1. The Committee notes that the Government is committed to taking the necessary steps, when the interoccupational collective agreement is next negotiated, to ensure that there is no gender discrimination between workers in the granting of travel allowance. The Committee asks the Government to provide a copy of the interoccupational collective agreement as soon as it has been negotiated. The Committee notes from the information supplied by the Government that wage rates are fixed in collective agreements on the basis of job appraisals, and asks the Government to take the necessary steps to ensure that the negotiation of collective agreements excludes gender stereotypes or any other kind of gender bias in the appraisal of jobs. It also asks the Government to send copies of the collective agreements.
2. The Committee notes that in preparing the new Labour Code the Government received technical assistance from the ILO for the countries of the Council of the Entente. It also notes that the Office’s observations were taken into account in the final draft of the Code, and asks the Government to provide a copy of the latter once it is adopted.
3. The Committee notes that the Government has undertaken to provide information on the results achieved by its efforts to promote the participation of women in the labour market and on the activities of the Ministry for the Advancement of Women and Social Protection. It hopes that the Government will be in a position to provide such information in its next report. It further notes that the Government intends, as soon as conditions allow, to provide the statistics requested on the average earnings of men and women in public or private enterprises.

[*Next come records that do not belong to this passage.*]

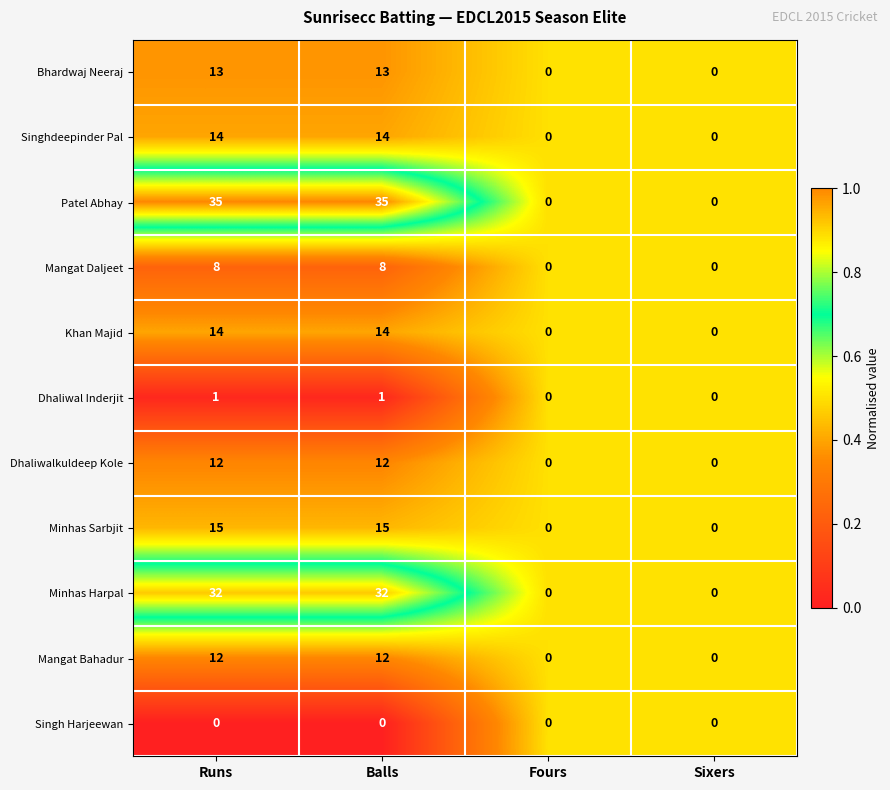

What is the total value across all series at Runs?

156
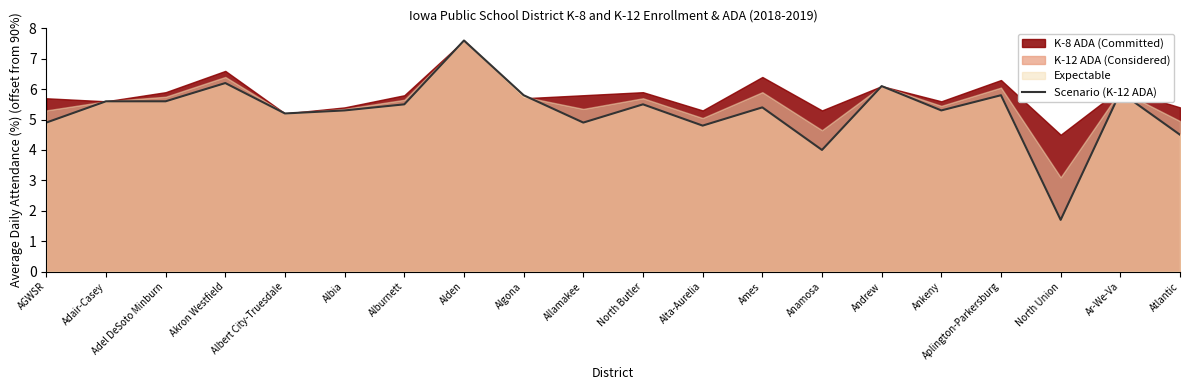

What is the ratio of the value at Ames to the value at Alburnett?

1.0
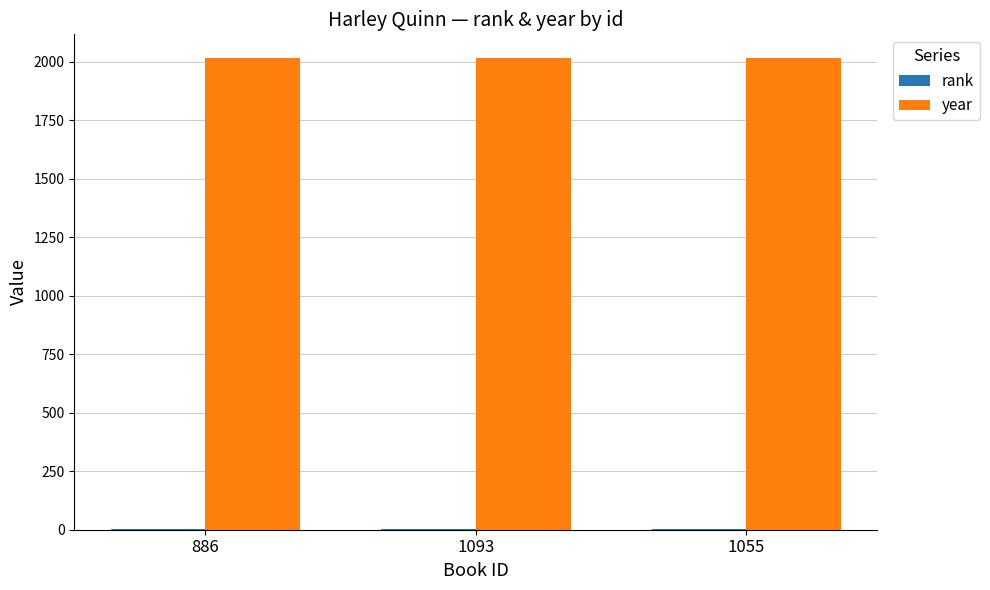

What is the spread (max minus min) of values at 1093?

2015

In this regard, it asks the Government to refer to its general observation of 1998 concerning this Convention.
4. The Committee again notes the Government’s statement that the Inspectorate for Labour and Labour Legislation has had no difficulty in applying the provisions of the Convention. It would again refer the Government to paragraph 253 of its General Survey of 1986 on equal remuneration in which it emphasizes that by its nature, by the way in which it develops, and as a result of the equivocal character of discrimination with regard to remuneration, the application of the principle contained in the Convention will necessarily unearth difficulties. The Committee hopes that the Government will consider holding courses on international labour standards, particularly Convention No. 100, for example, in the context of the inspectors’ training programme.